For instance, any vet will tell you that you must never, under any circumstances, give opiates (opium, morphine, heroin etc) to cats, be they domestic or wild. While opiates produce painkilling and narcosis in humans, they have a nasty tendency to drive cats insane.

Similarly, human use of ketamine or phencyclidine (animal tranquilisers commonly used by vets) produces a totally different effect on humans.

As far as the use of animal experimentation goes, I am against it unless there is absolutely no other way to get the job done. If it has to be done for medical research, then its a necessary evil. For cosmetics it is utterly indefensible.
 
soulrebel said:
Thalidomide was entirely safe on guinea pigs, producing no deaths, disabilities or genetic alterations at all. Then it was pronounced safe for humans and an epidemic of miscarriages and children born without limbs happened.

techno303 doesn't want to explain, so i'll try - there's two isomers of thalidomide (two molecules, mirror images of each other), one causes birth defects, the other doesn't. this was missed in the original testing process (possibly only one was tested? can't remember). Thalidomide is now used safely as an anti-morning sickness drug in many countries.

pilgrim - medical testing doesn't use cats :confused: , it uses guinea pigs for reasons of physiology. ketamine is also used legitimately on humans - as an anaethestic for children and in cases of severe trauma. i get your point, but...

fwiw, i agree with vivisection, though alternatives should be used wherever possible. animal testing of cosmetics/household products etc isn't vivisection and i cannot believe that anyone these days would think it's ok. would they?
 
Pilgrim said:
The point about drugs intended for humans having an entirely different effect on other species does stand though.

For instance, any vet will tell you that you must never, under any circumstances, give opiates (opium, morphine, heroin etc) to cats, be they domestic or wild. While opiates produce painkilling and narcosis in humans, they have a nasty tendency to drive cats insane.

Similarly, human use of ketamine or phencyclidine (animal tranquilisers commonly used by vets) produces a totally different effect on humans.

As far as the use of animal experimentation goes, I am against it unless there is absolutely no other way to get the job done.

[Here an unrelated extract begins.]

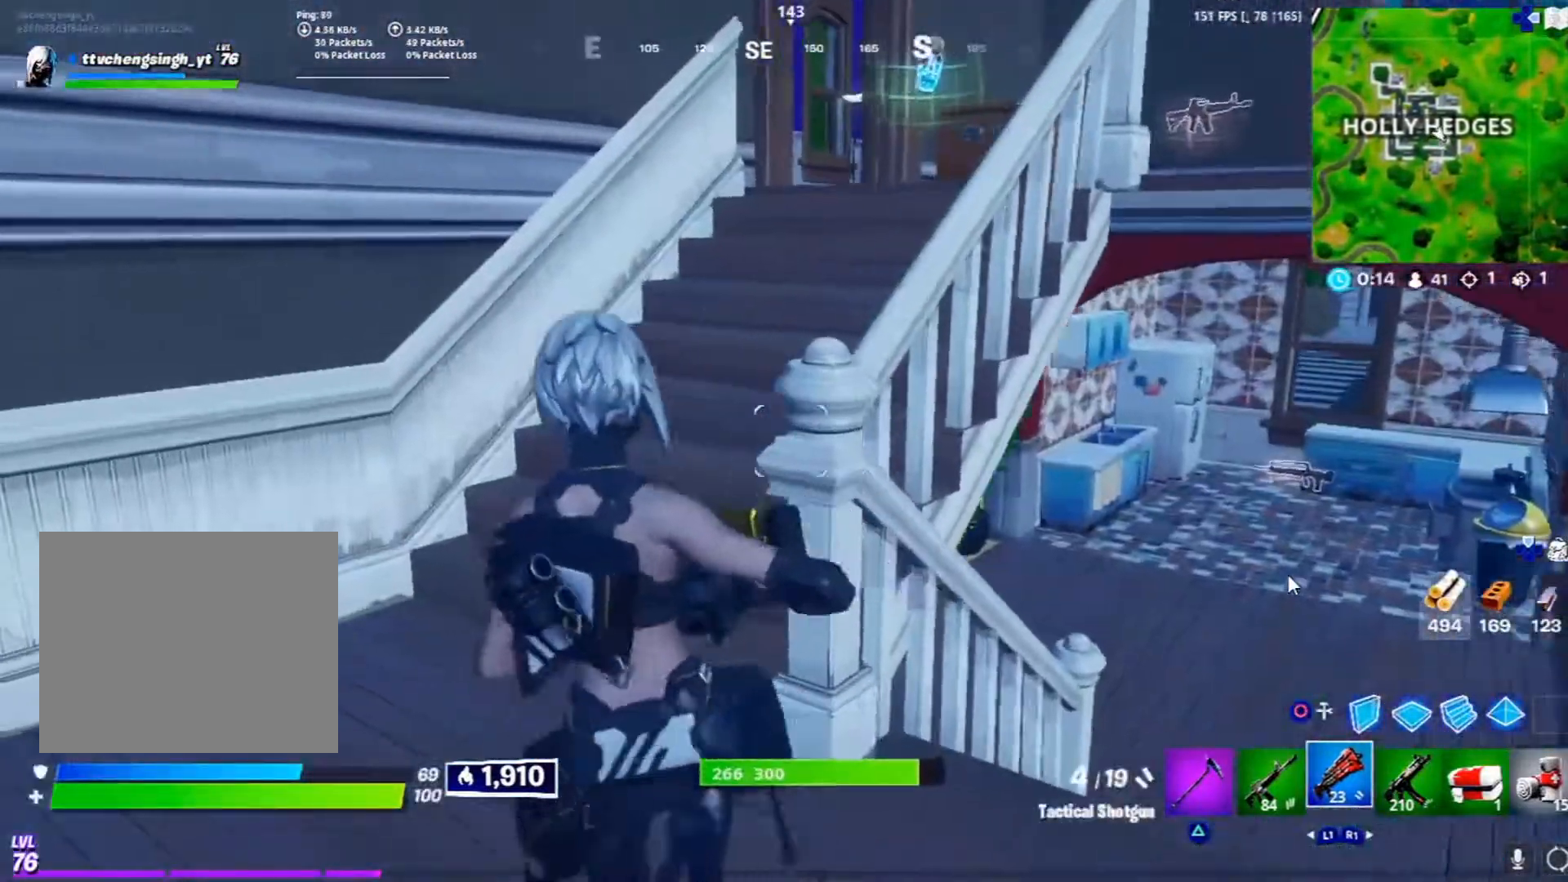
{"buttons": [], "left_stick": "up", "right_stick": "left", "events": [[100, "right_stick", "up-right"], [150, "left_stick", "up"], [233, "right_stick", "center"], [450, "right_stick", "left"]]}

If it has to be done for medical research, then its a necessary evil. For cosmetics it is utterly indefensible.


Yes, some drugs don’t have the same mode of action or have subtly different pharmacological properties between species to species. However, if you are meaning all drugs then you are quite wrong.

baldrick said:
pilgrim - medical testing doesn't use cats , it uses guinea pigs for reasons of physiology. ketamine is also used legitimately on humans - as an anaethestic for children and in cases of severe trauma. i get your point, but...

fwiw, i agree with vivisection, though alternatives should be used wherever possible. animal testing of cosmetics/household products etc isn't vivisection and i cannot believe that anyone these days would think it's ok. would they?

Baldrick, cats are used in medical research, maybe not in toxicity testing of drugs, but they are used. For example in your brain you have (I’m gonna simplify slightly) two types of cells, your neurons and glia cells. The glia act as support cells to the main neurons to provide energy and mediate other signalling pathways. The ratio of glia to neurons is at its highest in humans, followed by primates and then down through the mammalian chain. So if you need to study neuronal/glia interactions then you are better off doing so in a cat then a guinea pig.
 
Techno303 said:
Yes, some drugs don’t have the same mode of action or have subtly different pharmacological properties between species to species. However, if you are meaning all drugs then you are quite wrong.

I certainly wouldn't say it is true of all drugs, after all, I am not a vet or chemist. But the point of drugs affecting different species in different ways does stand. If the cats/opiates problem is replicated in other areas, then surely some of the drugs so tested must be looked at again, and as far as I know, the opiates/cats problem is by no means the only example. I'll try and dig up some others if I can find the time.